▶ What is required: List, from the lines below, each one with "behov" in it.

(Records contained in a dataset)
Start of Block
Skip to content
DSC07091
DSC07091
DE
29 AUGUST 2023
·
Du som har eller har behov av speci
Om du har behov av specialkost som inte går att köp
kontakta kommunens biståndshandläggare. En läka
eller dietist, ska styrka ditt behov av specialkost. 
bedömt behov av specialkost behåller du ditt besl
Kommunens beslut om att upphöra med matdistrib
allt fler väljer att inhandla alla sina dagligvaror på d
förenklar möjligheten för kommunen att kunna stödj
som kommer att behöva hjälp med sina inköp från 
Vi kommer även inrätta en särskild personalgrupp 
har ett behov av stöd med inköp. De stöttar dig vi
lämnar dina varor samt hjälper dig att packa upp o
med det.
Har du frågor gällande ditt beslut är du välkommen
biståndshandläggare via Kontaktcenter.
End of Block
▶ Output of the exercise:
Du som har eller har behov av speci
Om du har behov av specialkost som inte går att köp
eller dietist, ska styrka ditt behov av specialkost. 
bedömt behov av specialkost behåller du ditt besl
har ett behov av stöd med inköp. De stöttar dig vi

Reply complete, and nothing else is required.